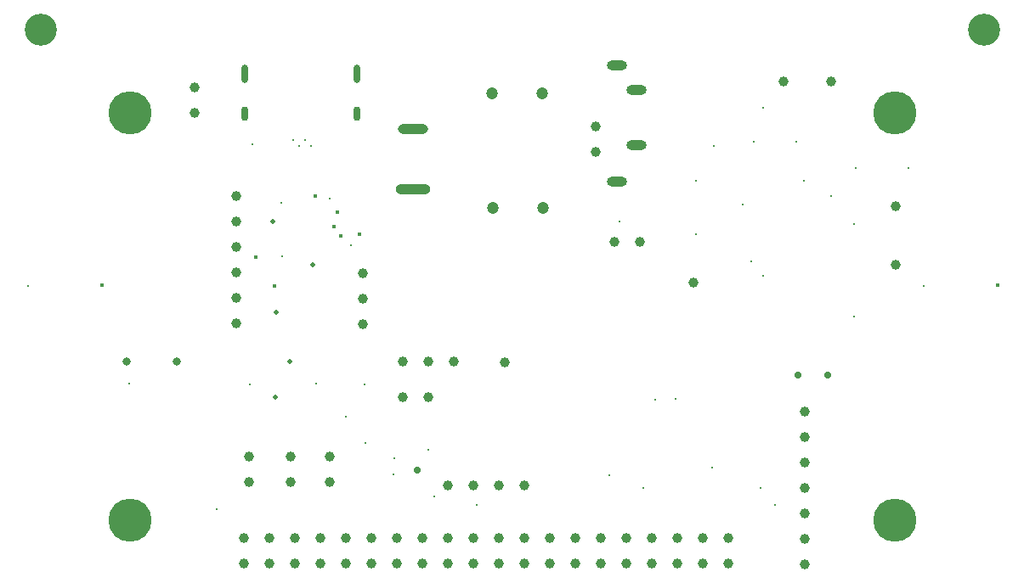
<source format=gbr>
%TF.GenerationSoftware,KiCad,Pcbnew,7.0.2*%
%TF.CreationDate,2024-08-07T09:48:10-07:00*%
%TF.ProjectId,MK-KS-MkV,4d4b2d4b-532d-44d6-9b56-2e6b69636164,1.0*%
%TF.SameCoordinates,PX3a67068PY5e08f30*%
%TF.FileFunction,Plated,1,2,PTH,Mixed*%
%TF.FilePolarity,Positive*%
%FSLAX46Y46*%
G04 Gerber Fmt 4.6, Leading zero omitted, Abs format (unit mm)*
G04 Created by KiCad (PCBNEW 7.0.2) date 2024-08-07 09:48:10*
%MOMM*%
%LPD*%
G01*
G04 APERTURE LIST*
%TA.AperFunction,ViaDrill*%
%ADD10C,0.300000*%
%TD*%
%TA.AperFunction,ViaDrill*%
%ADD11C,0.400000*%
%TD*%
%TA.AperFunction,ViaDrill*%
%ADD12C,0.500000*%
%TD*%
G04 aperture for slot hole*
%TA.AperFunction,ComponentDrill*%
%ADD13O,0.650000X1.850000*%
%TD*%
G04 aperture for slot hole*
%TA.AperFunction,ComponentDrill*%
%ADD14O,0.650000X1.450000*%
%TD*%
%TA.AperFunction,ViaDrill*%
%ADD15C,0.700000*%
%TD*%
%TA.AperFunction,ComponentDrill*%
%ADD16C,0.800000*%
%TD*%
%TA.AperFunction,ComponentDrill*%
%ADD17C,1.000000*%
%TD*%
G04 aperture for slot hole*
%TA.AperFunction,ComponentDrill*%
%ADD18O,3.000000X1.000000*%
%TD*%
G04 aperture for slot hole*
%TA.AperFunction,ComponentDrill*%
%ADD19O,3.500000X1.000000*%
%TD*%
G04 aperture for slot hole*
%TA.AperFunction,ComponentDrill*%
%ADD20O,2.000000X1.000000*%
%TD*%
%TA.AperFunction,ComponentDrill*%
%ADD21C,1.200000*%
%TD*%
%TA.AperFunction,ComponentDrill*%
%ADD22C,3.200000*%
%TD*%
%TA.AperFunction,ComponentDrill*%
%ADD23C,4.300000*%
%TD*%
G04 APERTURE END LIST*
D10*
X-1197000Y-25576000D03*
X8880000Y-35320000D03*
X17521000Y-47820000D03*
X20880000Y-35370000D03*
X21148020Y-11486428D03*
X23968020Y-17276428D03*
X24078020Y-22656428D03*
X25198020Y-11036428D03*
X25748020Y-11586428D03*
X26384730Y-11012195D03*
X26938020Y-11576428D03*
X27425000Y-35281000D03*
X28848020Y-16906428D03*
X30450000Y-38600000D03*
X30948020Y-21486428D03*
X32300000Y-35420000D03*
X32360000Y-41290000D03*
X35170000Y-44420000D03*
X35290000Y-42800000D03*
X38600000Y-41900000D03*
X39200000Y-46575000D03*
X43490000Y-47440000D03*
X56700000Y-44500000D03*
X57700000Y-19150000D03*
X60100000Y-45750000D03*
X61250000Y-36900000D03*
X63300000Y-36850000D03*
X65350000Y-15050000D03*
X65350000Y-20450000D03*
X66900000Y-43700000D03*
X67050000Y-11600000D03*
X70000000Y-17460000D03*
X70850000Y-23100000D03*
X71030000Y-11180000D03*
X71750000Y-45700000D03*
X72000000Y-7800000D03*
X72000000Y-24600000D03*
X73191000Y-47427000D03*
X75300000Y-11160000D03*
X76100000Y-15100000D03*
X78800000Y-16600000D03*
X81050000Y-19400000D03*
X81050000Y-28600000D03*
X81270000Y-13800000D03*
X86450000Y-13800000D03*
X88020000Y-25580000D03*
D11*
X6168000Y-25537000D03*
X21448020Y-22686428D03*
X23348020Y-25586428D03*
X27375467Y-16613875D03*
X29248020Y-19686428D03*
X29618020Y-18216428D03*
X29948020Y-20586428D03*
X31752000Y-20386428D03*
X95385000Y-25541000D03*
D12*
X23148020Y-19186428D03*
X23400000Y-36700000D03*
X23448020Y-28186428D03*
X24800000Y-33100000D03*
X27148020Y-23486428D03*
D13*
%TO.C,J4*%
X20327000Y-4432000D03*
D14*
X20327000Y-8432000D03*
D13*
X31567000Y-4432000D03*
D14*
X31567000Y-8432000D03*
%TD*%
D15*
X37500000Y-44000000D03*
X75500000Y-34500000D03*
X78400000Y-34500000D03*
D16*
%TO.C,C4*%
X8602651Y-33100000D03*
X13602651Y-33100000D03*
D17*
%TO.C,JP6*%
X15357000Y-5769000D03*
X15357000Y-8309000D03*
%TO.C,J8*%
X19548020Y-16636428D03*
X19548020Y-19176428D03*
X19548020Y-21716428D03*
X19548020Y-24256428D03*
X19548020Y-26796428D03*
X19548020Y-29336428D03*
%TO.C,J5*%
X20301600Y-50705200D03*
X20301600Y-53245200D03*
%TO.C,JP2*%
X20800000Y-42635000D03*
X20800000Y-45175000D03*
%TO.C,J5*%
X22841600Y-50705200D03*
X22841600Y-53245200D03*
%TO.C,JP1*%
X24900000Y-42635000D03*
X24900000Y-45175000D03*
%TO.C,J5*%
X25381600Y-50705200D03*
X25381600Y-53245200D03*
X27921600Y-50705200D03*
X27921600Y-53245200D03*
%TO.C,JP3*%
X28850000Y-42635000D03*
X28850000Y-45175000D03*
%TO.C,J5*%
X30461600Y-50705200D03*
X30461600Y-53245200D03*
%TO.C,J7*%
X32148020Y-24331428D03*
X32148020Y-26871428D03*
X32148020Y-29411428D03*
%TO.C,J5*%
X33001600Y-50705200D03*
X33001600Y-53245200D03*
X35541600Y-50705200D03*
X35541600Y-53245200D03*
%TO.C,OP2*%
X36060000Y-36700000D03*
%TO.C,OP1*%
X36075000Y-33100000D03*
D18*
%TO.C,J2*%
X37150000Y-9950000D03*
D19*
X37150000Y-15950000D03*
D17*
%TO.C,J5*%
X38081600Y-50705200D03*
X38081600Y-53245200D03*
%TO.C,OP2*%
X38600000Y-36700000D03*
%TO.C,OP1*%
X38615000Y-33100000D03*
%TO.C,J6*%
X40580000Y-45525000D03*
%TO.C,J5*%
X40621600Y-50705200D03*
X40621600Y-53245200D03*
%TO.C,OP1*%
X41155000Y-33100000D03*
%TO.C,J6*%
X43120000Y-45525000D03*
%TO.C,J5*%
X43161600Y-50705200D03*
X43161600Y-53245200D03*
%TO.C,J6*%
X45660000Y-45525000D03*
%TO.C,J5*%
X45701600Y-50705200D03*
X45701600Y-53245200D03*
%TO.C,TP9*%
X46300000Y-33200000D03*
%TO.C,J6*%
X48200000Y-45525000D03*
%TO.C,J5*%
X48241600Y-50705200D03*
X48241600Y-53245200D03*
X50781600Y-50705200D03*
X50781600Y-53245200D03*
X53321600Y-50705200D03*
X53321600Y-53245200D03*
%TO.C,JP4*%
X55279000Y-9632000D03*
X55279000Y-12172000D03*
%TO.C,J5*%
X55861600Y-50705200D03*
X55861600Y-53245200D03*
%TO.C,JP5*%
X57195000Y-21181000D03*
D20*
%TO.C,J3*%
X57409000Y-3613000D03*
X57409000Y-15213000D03*
D17*
%TO.C,J5*%
X58401600Y-50705200D03*
X58401600Y-53245200D03*
D20*
%TO.C,J3*%
X59409000Y-6013000D03*
X59409000Y-11513000D03*
D17*
%TO.C,JP5*%
X59735000Y-21181000D03*
%TO.C,J5*%
X60941600Y-50705200D03*
X60941600Y-53245200D03*
X63481600Y-50705200D03*
X63481600Y-53245200D03*
%TO.C,TP7*%
X65046000Y-25223000D03*
%TO.C,J5*%
X66021600Y-50705200D03*
X66021600Y-53245200D03*
X68561600Y-50705200D03*
X68561600Y-53245200D03*
%TO.C,TP5*%
X74000000Y-5200000D03*
%TO.C,J1*%
X76174600Y-38093200D03*
X76174600Y-40633200D03*
X76174600Y-43173200D03*
X76174600Y-45713200D03*
X76174600Y-48253200D03*
X76174600Y-50793200D03*
X76174600Y-53333200D03*
%TO.C,TP6*%
X78800000Y-5200000D03*
%TO.C,TP10*%
X85200000Y-17600000D03*
%TO.C,TP8*%
X85200000Y-23500000D03*
D21*
%TO.C,ST1*%
X45000000Y-6400000D03*
%TO.C,ST2*%
X45068000Y-17766000D03*
%TO.C,ST1*%
X50000000Y-6400000D03*
%TO.C,ST2*%
X50068000Y-17766000D03*
D22*
%TO.C,M_KSI1*%
X0Y0D03*
%TO.C,M_KSI2*%
X93980000Y0D03*
D23*
%TO.C,SHLD-1*%
X8894000Y-8346000D03*
%TO.C,SHLD-4*%
X8894000Y-48986000D03*
%TO.C,SHLD-2*%
X85094000Y-8346000D03*
%TO.C,SHLD-3*%
X85094000Y-48986000D03*
M02*

</source>
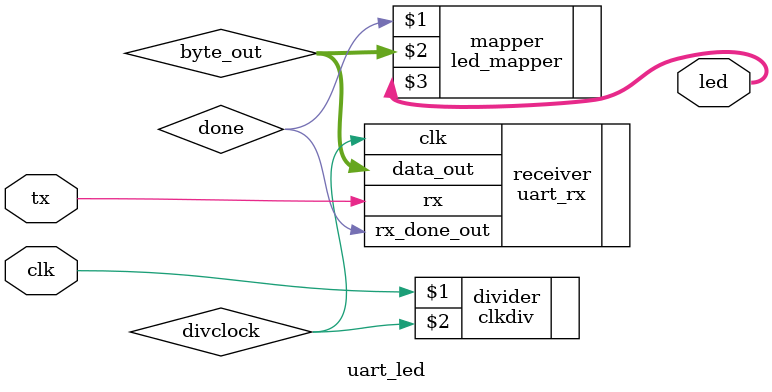
<source format=sv>
`timescale 100ns / 10ns

/*
 * uart_to_led - Small UART test module that connects a 9600-baud UART receiver
 * to the Arty A7 FPGA board's LED array.
 * Send it a byte via UART to make it display the values on the eight LEDs.
 */
module uart_led(
    input clk,
    input tx,
    output [7:0] led
    );

    wire divclock;
    wire done;
    wire [7:0] byte_out;

    clkdiv divider(clk, divclock);

    uart_rx receiver(.clk(divclock),
                     .rx(tx),
                     .rx_done_out(done),
                     .data_out(byte_out));

    led_mapper mapper(done, byte_out, led);

endmodule

</source>
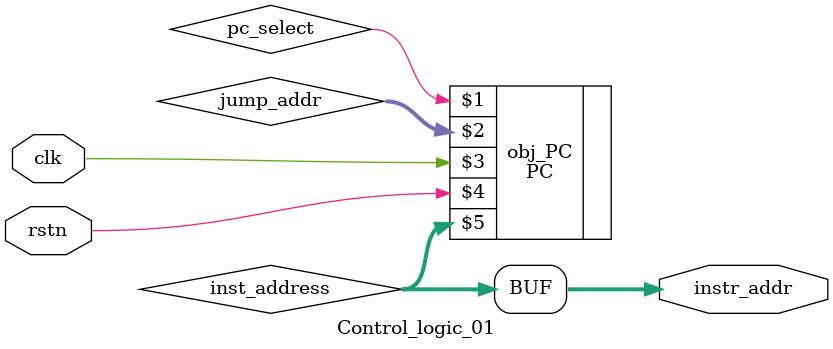
<source format=v>
module Control_logic_01(clk, rstn, instr_addr);
  input clk, rstn;
  output [7:0] instr_addr;

  wire  pc_select;
  wire [7:0] jump_addr;
  wire [7:0] inst_address;

  PC obj_PC(pc_select, jump_addr, clk, rstn, inst_address);
  assign instr_addr = inst_address;
endmodule

</source>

○ ○ ○ ○

What is needed = Where the word "format" occurs in a line of the records, copy that line.

Solution for this problem =
<source format=gbr>
G04 Gerber Fmt 4.6, Leading zero omitted, Abs format (unit mm)*
<source format=sv>
<source format=v>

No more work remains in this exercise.